Coluche, Éric Cantona, Vincent Lindon... Philippe de Villiers
Si le militant adresse en priorité ses flèches à Emmanuel Macron et François Bayrou, les autres personnalités politiques ne sont pas épargnées. Dans une vidéo créée par intelligence artificielle, Marine Le Pen, qualifiée de «verrou ultime» et Jean-Luc Mélenchon, dit «la ventouse de la colère», sont caricaturés en marionnettes. Une voix inquiétante leur reproche de «tous servir le même système». Julien Marissiaux préfère se référer à d’autres figures, de Coluche, à Éric Cantona, Vincent Lindon ou Alexandre Astier, sortes de porte-voix médiatiques d’un discours anti-élite. On retrouve aussi sur son compte LinkedIn le partage d’une chronique de Philippe de Villiers...
Esprit hautement contestataire, il porte également un programme très précis pour redresser le pays, passant par des projets d’envergures tels que le Frexit ou la création d’un fonds souverain citoyen, visant à «libérer la France des marchés financiers». Ce dernier consisterait en un livret garanti par l’État où les Français placeraient leur épargne en échange d’une rémunération annuelle entre 2 et 3%, les sommes collectées servant à refinancer la dette publique. Une dissolution des intercommunalités ou un plafonnement des revenus des élus sont également proposés.
Une politisation du mouvement du 10 septembre
Toutefois, Julien Marissiaux qui martèle sa volonté de s’inscrire hors du système politique classique, semble s’être fait dépasser par sa gauche au fil des mois. Comme l’a révélé une étude de la Fondation Jean Jaurès, les partisans du mouvement «Bloquons tout» se classent désormais très nettement à l’extrême gauche : ils sont 69% à avoir voté pour Jean-Luc Mélenchon au premier tour de l’élection présidentielle 2022. Si le mouvement des «gilets jaunes» se composait à ses débuts de primo-manifestants qui se revendiquaient apolitiques, les citoyens actifs dans les boucles Telegram du mouvement du 10 septembre semblent au contraire très politisés.
Passer la publicitéParallèlement, de la France Insoumise au Parti socialiste, de nombreux responsables politiques disent compter sur la mobilisation citoyenne du 10 septembre pour faire bouger les lignes. Redoutant néanmoins d’être accusés de récupération politique, la plupart ont insisté sur l’indépendance du mouvement. La vocation du PS n’est pas de «dompter ou d’instrumentaliser» la mobilisation populaire a affirmé Olivier Faure, quand Marine Tondelier a assuré que les Écologistes suivraient le mouvement, tout en restant «à leur place». De son côté, Jean-Luc Mélenchon a fini par assumer pleinement son ralliement au mouvement, appelant encore ce samedi à «tout» bloquer le 10 septembre «pour faire partir» Emmanuel Macron.
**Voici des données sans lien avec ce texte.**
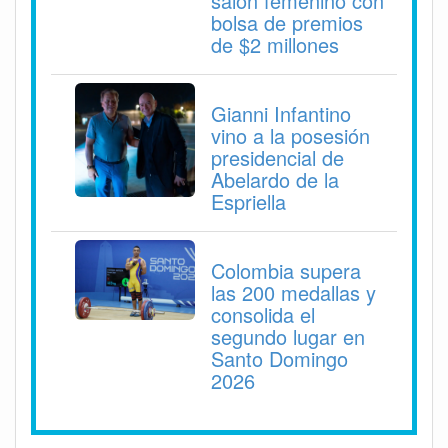
salón femenino con
bolsa de premios
de $2 millones
Gianni Infantino
vino a la posesión
presidencial de
Abelardo de la
Espriella
Colombia supera
las 200 medallas y
consolida el
segundo lugar en
Santo Domingo
2026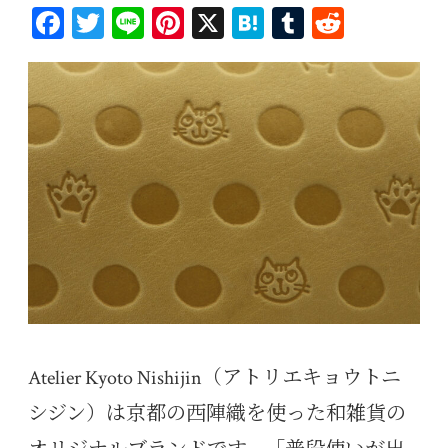
Fa
T
Li
Pi
X
H
T
R
ce
wi
ne
nt
at
u
ed
bo
tt
er
en
m
di
ok
er
es
a
bl
t
t
r
Atelier Kyoto Nishijin（アトリエキョウトニ
シジン）は京都の西陣織を使った和雑貨の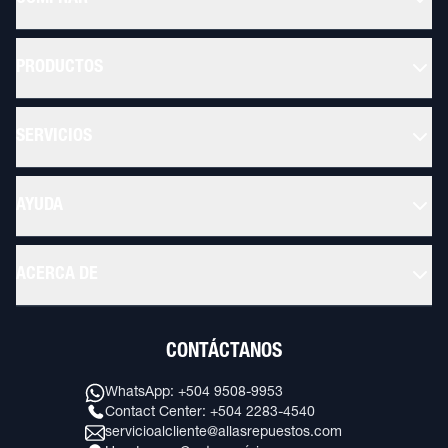
PRODUCTOS
SERVICIOS
AYUDA
ACERCA DE
CONTÁCTANOS
WhatsApp: +504 9508-9953
Contact Center: +504 2283-4540
servicioalcliente@allasrepuestos.com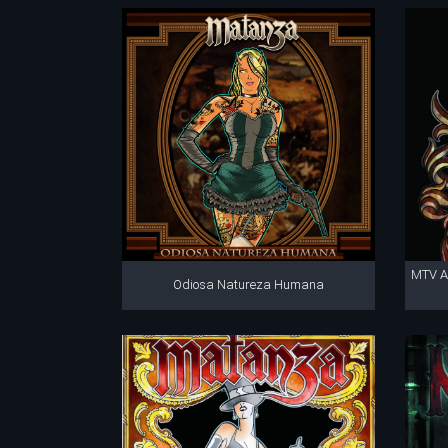
MTV A
Odiosa Natureza Humana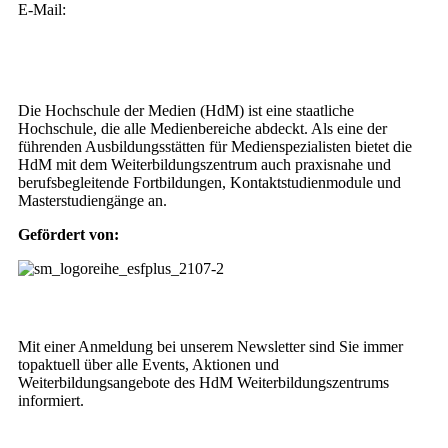
E-Mail:
weiterbildung@hdm-stuttgart.de
Wer wir sind
Die Hochschule der Medien (HdM) ist eine staatliche
Hochschule, die alle Medienbereiche abdeckt. Als eine der
führenden Ausbildungsstätten für Medienspezialisten bietet die
HdM mit dem Weiterbildungszentrum auch praxisnahe und
berufsbegleitende Fortbildungen, Kontaktstudienmodule und
Masterstudiengänge an.
Gefördert von:
Weiterbildungs-Newsletter
Mit einer Anmeldung bei unserem Newsletter sind Sie immer
topaktuell über alle Events, Aktionen und
Weiterbildungsangebote des HdM Weiterbildungszentrums
informiert.
NEWSLETTER BESTELLEN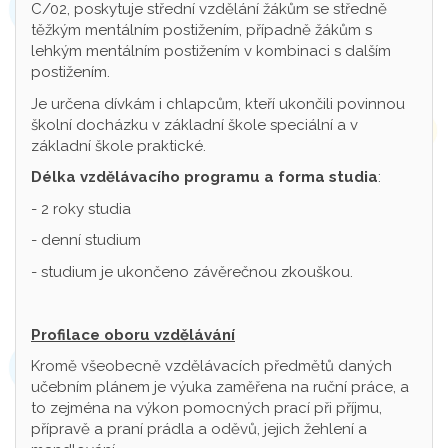
C/02, poskytuje střední vzdělání žákům se středně
těžkým mentálním postižením, případně žákům s
lehkým mentálním postižením v kombinaci s dalším
postižením.
Je určena dívkám i chlapcům, kteří ukončili povinnou
školní docházku v základní škole speciální a v
základní škole praktické.
Délka vzdělávacího programu a forma studia
:
- 2 roky studia
- denní studium
- studium je ukončeno závěrečnou zkouškou.
Profilace oboru vzdělávání
Kromě všeobecně vzdělávacích předmětů daných
učebním plánem je výuka zaměřena na ruční práce, a
to zejména na výkon pomocných prací při příjmu,
přípravě a praní prádla a oděvů, jejich žehlení a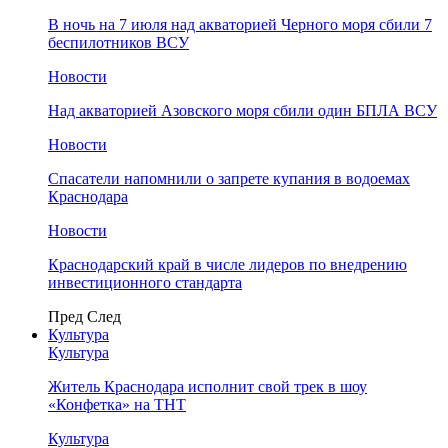
В ночь на 7 июля над акваторией Черного моря сбили 7
беспилотников ВСУ
Новости
Над акваторией Азовского моря сбили один БПЛА ВСУ
Новости
Спасатели напомнили о запрете купания в водоемах
Краснодара
Новости
Краснодарский край в числе лидеров по внедрению
инвестиционного стандарта
Пред
След
Культура
Культура
Житель Краснодара исполнит свой трек в шоу
«Конфетка» на ТНТ
Культура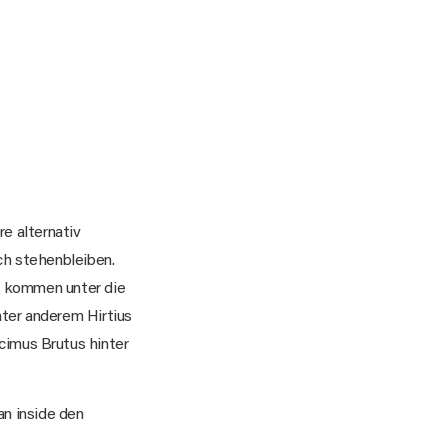
re alternativ
ich stehenbleiben.
t kommen unter die
ter anderem Hirtius
cimus Brutus hinter
an inside den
Alors que Julien Marissiaux partageait cette semaine sur sa page Facebook personnelle une photo à l’effigie de Marianne avec le texte «Le 10 septembre n’est ni d’extrême gauche, ni d’extrême droite, mais d’une extrême nécessité»... Ses espoirs risquent d’être déçus mercredi prochain. Pour le sondeur et directeur de l’Ifop Jérôme Fourquet, il y a finalement plus de chances que le mouvement ressemble à «Nuit Debout», cette contestation de 2016 caractérisée par son affiliation à une gauche étudiante et urbaine, qu’aux «gilets jaunes».